One of these acquaintances thought I was being too judgmental so she asked if potential suitors had to be thin and good looking too.  I told her a girlfriend who took care of herself would be nice but my definition of beauty was slightly more quirky than what society put on a pedestal.  Then she wondered if I would ever date anyone outside my own religion.  Keep in mind, this acquaintance was Jewish and had a husband who shared her faith.  She was also very liberal so I asked her, “If you were still single, would you date a Trump supporter?”  Of course she wouldn't.  Did that make her close-minded?

Over the years, I've noticed proponents of tolerance try to make us feel guilty for our personal preferences.  We all have attractions.  Some of them aren't that important but others are deal-breakers.  I'd like a girlfriend who has made similar sacrifices for her beliefs.  My acquaintance thought I was looking for the impossible adding, “If a woman is in her 40s and has never had a serious relationship then you should ask yourself what's wrong with her.”  Now who was being judgmental?

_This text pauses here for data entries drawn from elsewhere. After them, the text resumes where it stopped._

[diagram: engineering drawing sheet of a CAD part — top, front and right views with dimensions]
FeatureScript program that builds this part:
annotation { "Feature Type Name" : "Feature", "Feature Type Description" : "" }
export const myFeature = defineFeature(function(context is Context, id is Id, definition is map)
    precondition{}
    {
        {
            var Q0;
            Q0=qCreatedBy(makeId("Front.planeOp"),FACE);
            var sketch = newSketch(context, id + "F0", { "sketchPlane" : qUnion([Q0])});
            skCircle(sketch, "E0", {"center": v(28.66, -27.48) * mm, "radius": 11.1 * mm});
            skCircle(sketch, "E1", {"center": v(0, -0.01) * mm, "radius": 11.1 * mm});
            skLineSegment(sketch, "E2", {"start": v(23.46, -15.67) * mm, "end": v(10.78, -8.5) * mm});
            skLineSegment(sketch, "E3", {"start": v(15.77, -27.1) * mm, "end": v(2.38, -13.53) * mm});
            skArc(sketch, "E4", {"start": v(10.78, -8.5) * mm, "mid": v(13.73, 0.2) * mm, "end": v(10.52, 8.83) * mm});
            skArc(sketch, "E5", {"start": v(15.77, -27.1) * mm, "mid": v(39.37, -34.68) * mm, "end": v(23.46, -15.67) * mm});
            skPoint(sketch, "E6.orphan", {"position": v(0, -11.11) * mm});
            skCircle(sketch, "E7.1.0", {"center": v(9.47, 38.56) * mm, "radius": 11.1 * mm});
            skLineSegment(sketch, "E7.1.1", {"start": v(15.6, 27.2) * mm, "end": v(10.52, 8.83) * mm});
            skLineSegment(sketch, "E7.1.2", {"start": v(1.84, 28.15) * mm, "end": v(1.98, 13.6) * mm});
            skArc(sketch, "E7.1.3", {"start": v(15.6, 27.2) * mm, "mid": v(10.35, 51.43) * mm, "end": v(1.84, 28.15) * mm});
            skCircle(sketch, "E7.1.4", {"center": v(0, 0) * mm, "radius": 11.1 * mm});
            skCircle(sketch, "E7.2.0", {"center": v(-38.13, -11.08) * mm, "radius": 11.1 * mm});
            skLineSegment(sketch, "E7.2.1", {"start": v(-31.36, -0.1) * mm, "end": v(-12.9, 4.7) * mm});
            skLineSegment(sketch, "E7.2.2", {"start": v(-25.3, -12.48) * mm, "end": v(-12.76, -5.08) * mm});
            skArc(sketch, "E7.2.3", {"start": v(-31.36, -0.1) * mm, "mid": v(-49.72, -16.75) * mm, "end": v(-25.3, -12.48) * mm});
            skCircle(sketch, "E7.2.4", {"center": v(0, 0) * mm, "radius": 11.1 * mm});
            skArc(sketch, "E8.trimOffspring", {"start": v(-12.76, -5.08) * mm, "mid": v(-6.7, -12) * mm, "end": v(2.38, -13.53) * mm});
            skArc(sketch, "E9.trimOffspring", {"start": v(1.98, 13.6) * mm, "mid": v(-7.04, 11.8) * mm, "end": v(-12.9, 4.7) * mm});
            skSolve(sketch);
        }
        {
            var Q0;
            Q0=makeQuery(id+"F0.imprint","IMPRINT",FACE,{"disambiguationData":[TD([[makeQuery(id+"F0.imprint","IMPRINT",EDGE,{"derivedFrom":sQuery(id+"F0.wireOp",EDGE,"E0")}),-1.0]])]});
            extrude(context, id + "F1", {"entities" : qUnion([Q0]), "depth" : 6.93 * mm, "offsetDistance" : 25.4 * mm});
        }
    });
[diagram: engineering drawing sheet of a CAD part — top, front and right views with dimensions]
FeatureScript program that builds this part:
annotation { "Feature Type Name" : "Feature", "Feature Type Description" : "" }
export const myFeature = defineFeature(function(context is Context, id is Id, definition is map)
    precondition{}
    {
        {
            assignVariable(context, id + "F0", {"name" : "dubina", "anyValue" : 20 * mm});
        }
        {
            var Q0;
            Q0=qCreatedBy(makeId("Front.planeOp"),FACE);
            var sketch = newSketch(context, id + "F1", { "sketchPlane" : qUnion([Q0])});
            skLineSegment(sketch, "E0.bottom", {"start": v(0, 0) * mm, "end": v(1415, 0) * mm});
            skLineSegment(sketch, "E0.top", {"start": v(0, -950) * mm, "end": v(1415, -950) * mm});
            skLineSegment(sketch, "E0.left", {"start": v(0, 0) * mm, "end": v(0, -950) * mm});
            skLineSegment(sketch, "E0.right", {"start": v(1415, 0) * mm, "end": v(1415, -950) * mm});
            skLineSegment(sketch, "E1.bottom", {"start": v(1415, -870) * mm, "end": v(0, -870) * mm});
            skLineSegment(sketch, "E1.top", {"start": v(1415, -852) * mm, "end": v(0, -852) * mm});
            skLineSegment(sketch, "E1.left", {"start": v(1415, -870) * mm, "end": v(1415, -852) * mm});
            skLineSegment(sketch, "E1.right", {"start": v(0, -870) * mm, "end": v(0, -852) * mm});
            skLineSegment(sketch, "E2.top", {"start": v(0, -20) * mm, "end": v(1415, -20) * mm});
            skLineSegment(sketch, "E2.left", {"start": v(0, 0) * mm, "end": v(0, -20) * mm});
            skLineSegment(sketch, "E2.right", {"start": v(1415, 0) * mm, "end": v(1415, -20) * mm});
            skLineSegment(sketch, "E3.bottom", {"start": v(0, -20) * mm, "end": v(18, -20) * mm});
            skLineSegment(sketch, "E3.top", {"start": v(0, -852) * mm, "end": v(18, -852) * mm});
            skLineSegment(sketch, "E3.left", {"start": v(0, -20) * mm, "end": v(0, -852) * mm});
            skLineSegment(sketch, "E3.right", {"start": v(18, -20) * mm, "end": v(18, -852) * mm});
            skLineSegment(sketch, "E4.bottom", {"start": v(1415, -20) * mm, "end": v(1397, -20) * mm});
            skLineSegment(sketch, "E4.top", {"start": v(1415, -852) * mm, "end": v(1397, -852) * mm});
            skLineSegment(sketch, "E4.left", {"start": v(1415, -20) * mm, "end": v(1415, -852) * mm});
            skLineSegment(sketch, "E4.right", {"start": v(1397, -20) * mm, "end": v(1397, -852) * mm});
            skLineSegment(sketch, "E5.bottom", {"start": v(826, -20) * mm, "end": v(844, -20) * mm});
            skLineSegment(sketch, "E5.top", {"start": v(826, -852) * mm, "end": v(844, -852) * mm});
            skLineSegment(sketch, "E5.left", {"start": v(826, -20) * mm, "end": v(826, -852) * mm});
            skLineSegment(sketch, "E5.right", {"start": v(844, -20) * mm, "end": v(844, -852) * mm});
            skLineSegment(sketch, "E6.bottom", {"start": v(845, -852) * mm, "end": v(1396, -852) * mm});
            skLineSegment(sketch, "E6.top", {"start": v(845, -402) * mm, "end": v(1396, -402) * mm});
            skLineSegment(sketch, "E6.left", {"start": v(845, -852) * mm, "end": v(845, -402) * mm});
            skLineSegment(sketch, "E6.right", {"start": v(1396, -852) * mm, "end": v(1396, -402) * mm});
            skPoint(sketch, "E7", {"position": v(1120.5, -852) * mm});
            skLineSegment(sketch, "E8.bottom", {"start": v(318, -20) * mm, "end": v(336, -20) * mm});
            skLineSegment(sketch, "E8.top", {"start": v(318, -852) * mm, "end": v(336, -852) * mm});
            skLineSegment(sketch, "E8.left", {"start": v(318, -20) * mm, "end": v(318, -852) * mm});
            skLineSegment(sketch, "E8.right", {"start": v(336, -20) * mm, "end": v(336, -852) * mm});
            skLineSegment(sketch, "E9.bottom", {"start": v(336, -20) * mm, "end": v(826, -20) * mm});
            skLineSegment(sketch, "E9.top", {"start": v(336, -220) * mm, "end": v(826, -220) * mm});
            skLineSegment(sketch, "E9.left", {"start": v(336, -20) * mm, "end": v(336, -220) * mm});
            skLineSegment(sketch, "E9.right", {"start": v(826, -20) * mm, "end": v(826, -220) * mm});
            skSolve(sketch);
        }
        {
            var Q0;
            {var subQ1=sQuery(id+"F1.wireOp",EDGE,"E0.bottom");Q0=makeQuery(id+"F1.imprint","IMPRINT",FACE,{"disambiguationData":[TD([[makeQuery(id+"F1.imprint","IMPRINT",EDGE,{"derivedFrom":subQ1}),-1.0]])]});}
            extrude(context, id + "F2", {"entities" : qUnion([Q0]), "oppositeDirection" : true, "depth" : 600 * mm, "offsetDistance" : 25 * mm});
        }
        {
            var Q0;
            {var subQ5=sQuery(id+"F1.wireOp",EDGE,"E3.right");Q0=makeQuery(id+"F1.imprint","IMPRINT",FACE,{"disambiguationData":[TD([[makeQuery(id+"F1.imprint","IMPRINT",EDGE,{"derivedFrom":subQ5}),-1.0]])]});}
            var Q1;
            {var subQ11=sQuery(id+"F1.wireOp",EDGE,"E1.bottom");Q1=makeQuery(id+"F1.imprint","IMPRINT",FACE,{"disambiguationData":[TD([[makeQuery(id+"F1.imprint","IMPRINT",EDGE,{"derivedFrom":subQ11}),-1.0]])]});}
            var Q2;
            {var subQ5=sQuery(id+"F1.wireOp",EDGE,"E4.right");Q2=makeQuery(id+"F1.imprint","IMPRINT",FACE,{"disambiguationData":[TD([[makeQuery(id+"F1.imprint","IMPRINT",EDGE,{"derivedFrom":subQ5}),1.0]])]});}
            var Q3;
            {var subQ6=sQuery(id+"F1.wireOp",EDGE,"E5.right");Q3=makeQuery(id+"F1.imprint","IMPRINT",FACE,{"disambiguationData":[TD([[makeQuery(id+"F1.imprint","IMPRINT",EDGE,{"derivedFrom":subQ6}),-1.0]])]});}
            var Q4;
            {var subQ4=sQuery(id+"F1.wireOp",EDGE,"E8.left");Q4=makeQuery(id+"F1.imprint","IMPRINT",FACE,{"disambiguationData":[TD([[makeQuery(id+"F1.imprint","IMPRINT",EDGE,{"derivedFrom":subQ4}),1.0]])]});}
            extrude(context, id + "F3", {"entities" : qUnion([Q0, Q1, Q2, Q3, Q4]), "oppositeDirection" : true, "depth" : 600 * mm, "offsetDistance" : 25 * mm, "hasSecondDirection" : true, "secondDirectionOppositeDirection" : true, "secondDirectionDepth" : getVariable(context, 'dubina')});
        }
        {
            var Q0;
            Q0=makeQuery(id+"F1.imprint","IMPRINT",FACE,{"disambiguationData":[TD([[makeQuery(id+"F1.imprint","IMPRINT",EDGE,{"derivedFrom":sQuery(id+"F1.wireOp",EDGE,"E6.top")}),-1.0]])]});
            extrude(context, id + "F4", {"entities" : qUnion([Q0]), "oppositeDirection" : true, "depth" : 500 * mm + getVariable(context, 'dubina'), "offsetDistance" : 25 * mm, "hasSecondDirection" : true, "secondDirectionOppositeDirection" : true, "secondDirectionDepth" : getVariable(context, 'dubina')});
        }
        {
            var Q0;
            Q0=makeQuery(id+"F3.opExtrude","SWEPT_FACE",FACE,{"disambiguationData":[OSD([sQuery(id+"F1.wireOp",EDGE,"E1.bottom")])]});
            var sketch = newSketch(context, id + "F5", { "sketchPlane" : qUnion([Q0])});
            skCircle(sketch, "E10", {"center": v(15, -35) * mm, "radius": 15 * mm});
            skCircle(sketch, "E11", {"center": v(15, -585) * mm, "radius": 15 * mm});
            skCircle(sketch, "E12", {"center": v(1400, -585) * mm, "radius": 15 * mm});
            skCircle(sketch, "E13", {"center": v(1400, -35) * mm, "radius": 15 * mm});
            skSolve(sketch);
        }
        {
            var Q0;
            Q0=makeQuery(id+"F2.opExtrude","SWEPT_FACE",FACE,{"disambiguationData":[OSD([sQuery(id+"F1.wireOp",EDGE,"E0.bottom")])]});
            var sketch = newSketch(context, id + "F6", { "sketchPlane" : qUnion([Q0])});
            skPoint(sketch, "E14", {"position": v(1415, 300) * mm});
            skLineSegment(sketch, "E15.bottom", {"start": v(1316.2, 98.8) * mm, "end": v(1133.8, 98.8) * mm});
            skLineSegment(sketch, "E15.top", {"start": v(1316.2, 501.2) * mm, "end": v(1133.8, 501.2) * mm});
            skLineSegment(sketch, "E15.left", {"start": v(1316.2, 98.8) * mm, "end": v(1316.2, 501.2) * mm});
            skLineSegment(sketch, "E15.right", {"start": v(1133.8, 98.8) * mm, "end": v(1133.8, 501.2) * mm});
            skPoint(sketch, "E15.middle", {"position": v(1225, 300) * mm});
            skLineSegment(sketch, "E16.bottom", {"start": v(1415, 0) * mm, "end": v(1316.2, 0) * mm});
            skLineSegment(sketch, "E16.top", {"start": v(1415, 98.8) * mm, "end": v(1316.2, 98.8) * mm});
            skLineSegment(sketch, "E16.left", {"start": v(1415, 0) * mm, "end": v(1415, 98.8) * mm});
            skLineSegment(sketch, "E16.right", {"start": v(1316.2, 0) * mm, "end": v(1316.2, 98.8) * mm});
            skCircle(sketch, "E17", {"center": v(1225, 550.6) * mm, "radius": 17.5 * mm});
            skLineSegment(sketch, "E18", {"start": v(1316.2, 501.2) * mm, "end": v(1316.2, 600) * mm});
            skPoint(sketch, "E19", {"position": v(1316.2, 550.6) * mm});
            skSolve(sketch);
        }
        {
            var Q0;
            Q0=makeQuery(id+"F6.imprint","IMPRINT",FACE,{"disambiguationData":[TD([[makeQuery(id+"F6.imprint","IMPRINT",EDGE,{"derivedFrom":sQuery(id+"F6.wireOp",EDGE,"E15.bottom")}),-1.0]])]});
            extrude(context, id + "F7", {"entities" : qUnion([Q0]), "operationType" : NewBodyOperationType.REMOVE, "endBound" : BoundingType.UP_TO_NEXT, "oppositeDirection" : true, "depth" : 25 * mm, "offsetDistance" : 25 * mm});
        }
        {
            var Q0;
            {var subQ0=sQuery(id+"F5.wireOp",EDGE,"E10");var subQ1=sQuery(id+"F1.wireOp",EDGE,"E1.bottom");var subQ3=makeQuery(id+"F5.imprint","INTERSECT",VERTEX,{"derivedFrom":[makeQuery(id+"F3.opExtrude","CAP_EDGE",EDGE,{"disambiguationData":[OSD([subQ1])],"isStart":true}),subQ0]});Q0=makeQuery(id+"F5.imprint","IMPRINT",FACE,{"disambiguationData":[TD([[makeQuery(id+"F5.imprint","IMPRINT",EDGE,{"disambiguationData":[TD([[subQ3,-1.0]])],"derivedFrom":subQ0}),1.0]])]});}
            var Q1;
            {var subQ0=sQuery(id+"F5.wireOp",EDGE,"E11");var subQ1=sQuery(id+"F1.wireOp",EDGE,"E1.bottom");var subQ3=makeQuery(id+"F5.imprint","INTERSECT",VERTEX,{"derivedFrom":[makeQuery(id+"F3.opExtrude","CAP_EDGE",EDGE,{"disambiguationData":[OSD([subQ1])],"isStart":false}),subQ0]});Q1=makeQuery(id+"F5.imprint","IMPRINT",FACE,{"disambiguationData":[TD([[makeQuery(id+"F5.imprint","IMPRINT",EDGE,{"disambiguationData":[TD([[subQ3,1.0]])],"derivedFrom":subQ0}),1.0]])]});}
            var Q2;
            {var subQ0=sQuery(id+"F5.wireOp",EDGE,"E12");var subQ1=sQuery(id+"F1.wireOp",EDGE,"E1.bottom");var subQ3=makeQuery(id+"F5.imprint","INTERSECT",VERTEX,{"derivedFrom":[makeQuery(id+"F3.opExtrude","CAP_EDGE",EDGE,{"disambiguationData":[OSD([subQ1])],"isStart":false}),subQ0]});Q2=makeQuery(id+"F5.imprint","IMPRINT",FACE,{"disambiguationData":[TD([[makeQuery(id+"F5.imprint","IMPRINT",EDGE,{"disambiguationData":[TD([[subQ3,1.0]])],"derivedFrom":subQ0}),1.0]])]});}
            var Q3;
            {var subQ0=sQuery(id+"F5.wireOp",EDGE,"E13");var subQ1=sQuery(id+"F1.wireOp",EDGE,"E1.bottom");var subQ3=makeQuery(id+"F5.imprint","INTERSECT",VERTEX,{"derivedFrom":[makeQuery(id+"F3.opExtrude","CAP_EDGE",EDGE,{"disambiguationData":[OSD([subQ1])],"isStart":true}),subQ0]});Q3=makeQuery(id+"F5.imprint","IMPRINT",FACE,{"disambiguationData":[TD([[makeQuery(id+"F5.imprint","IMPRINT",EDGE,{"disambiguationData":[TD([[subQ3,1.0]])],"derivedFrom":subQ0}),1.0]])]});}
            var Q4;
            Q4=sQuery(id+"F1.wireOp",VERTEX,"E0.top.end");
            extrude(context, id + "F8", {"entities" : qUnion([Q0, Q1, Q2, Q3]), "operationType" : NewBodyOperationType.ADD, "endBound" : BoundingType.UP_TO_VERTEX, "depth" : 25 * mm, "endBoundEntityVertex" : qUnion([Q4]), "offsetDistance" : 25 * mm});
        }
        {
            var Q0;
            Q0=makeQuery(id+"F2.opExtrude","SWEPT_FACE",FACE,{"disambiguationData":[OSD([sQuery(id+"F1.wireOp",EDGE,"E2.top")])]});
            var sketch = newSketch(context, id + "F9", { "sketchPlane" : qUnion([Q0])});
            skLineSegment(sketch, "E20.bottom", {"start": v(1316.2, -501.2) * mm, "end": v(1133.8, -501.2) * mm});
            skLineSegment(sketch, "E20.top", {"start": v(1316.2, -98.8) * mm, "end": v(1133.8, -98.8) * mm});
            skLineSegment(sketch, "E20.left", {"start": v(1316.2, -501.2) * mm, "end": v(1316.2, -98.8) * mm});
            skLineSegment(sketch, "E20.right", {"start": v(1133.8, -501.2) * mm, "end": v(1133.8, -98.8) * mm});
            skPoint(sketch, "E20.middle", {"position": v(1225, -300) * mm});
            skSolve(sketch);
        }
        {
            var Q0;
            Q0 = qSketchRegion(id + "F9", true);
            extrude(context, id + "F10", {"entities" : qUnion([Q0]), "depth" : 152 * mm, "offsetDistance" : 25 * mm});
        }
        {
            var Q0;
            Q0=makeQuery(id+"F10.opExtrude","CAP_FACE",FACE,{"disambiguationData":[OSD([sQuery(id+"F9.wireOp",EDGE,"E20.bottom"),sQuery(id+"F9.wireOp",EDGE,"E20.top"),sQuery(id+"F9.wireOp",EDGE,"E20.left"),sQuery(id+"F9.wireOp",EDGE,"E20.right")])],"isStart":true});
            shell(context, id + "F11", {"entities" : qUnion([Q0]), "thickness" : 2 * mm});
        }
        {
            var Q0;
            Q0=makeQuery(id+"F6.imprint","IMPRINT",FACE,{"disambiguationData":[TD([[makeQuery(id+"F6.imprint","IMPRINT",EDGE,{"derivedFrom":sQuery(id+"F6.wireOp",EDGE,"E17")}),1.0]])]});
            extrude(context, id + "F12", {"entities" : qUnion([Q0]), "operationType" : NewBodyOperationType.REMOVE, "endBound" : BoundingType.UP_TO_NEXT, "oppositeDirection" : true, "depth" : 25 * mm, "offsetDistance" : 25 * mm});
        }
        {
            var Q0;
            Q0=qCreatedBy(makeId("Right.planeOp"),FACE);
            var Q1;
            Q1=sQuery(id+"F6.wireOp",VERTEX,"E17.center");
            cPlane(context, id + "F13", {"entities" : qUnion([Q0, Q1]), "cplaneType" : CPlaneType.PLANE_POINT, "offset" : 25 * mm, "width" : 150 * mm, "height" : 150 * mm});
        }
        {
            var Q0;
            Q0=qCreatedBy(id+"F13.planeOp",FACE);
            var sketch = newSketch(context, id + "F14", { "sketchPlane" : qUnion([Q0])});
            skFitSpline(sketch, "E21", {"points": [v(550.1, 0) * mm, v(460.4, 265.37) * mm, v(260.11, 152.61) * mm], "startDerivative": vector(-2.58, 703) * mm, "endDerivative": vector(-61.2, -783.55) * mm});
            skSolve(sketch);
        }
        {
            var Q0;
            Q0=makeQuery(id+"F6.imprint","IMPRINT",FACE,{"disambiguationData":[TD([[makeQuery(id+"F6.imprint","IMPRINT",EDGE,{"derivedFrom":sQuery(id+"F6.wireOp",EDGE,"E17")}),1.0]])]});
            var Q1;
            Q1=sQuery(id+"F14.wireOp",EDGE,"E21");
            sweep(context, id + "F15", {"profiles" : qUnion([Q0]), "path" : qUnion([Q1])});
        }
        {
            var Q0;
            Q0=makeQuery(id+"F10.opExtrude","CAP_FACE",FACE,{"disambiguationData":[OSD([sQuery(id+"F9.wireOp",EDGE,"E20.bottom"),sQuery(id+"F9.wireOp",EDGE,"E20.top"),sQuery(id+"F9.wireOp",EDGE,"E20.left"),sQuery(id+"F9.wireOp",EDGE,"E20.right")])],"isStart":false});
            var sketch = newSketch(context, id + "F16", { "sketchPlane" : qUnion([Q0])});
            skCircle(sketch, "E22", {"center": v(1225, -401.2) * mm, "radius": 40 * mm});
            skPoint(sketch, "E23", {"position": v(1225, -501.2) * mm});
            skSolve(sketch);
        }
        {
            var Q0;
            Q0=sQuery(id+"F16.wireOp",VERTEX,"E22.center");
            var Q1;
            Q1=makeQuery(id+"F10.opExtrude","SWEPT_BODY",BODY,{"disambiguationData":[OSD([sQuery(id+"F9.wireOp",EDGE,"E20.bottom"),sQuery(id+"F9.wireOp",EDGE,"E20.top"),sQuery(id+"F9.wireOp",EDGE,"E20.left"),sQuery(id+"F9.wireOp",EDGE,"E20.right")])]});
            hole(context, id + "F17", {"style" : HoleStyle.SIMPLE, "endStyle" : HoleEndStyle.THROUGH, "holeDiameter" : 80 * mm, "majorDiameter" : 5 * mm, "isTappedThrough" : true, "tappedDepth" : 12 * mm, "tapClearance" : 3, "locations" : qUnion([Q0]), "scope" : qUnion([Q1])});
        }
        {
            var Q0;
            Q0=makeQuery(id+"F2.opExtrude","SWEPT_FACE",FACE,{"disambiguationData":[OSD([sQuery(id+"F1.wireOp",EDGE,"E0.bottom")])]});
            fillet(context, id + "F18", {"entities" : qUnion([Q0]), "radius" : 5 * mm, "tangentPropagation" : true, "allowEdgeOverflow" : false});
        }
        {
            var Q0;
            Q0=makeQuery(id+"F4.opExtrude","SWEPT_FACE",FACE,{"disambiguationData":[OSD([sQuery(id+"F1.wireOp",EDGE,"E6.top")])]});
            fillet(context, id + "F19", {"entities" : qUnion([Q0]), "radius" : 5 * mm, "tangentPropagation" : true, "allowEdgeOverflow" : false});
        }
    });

Some people find Catholic values so inconceivable, they have to goad anyone who embraces them toward sin.  They'll tell us we should give up on celibacy and just enjoy ourselves.  No one saves themselves for marriage anymore so we need to lower our standards.  Divorce and broken families are just an inevitable part of life.  People fall out of love all the time so it's no big deal.  Advice like that reminds me of the peer pressure found on elementary school playgrounds: “Everyone else is doing it.  Why aren't you?”

In this age of diversity and tolerance, there doesn't seem to be much room for devout Catholics.  That's why singles like me need the Church to step up with increased fellowship and support.  We certainly won't find what we're looking for in a world of lower standards.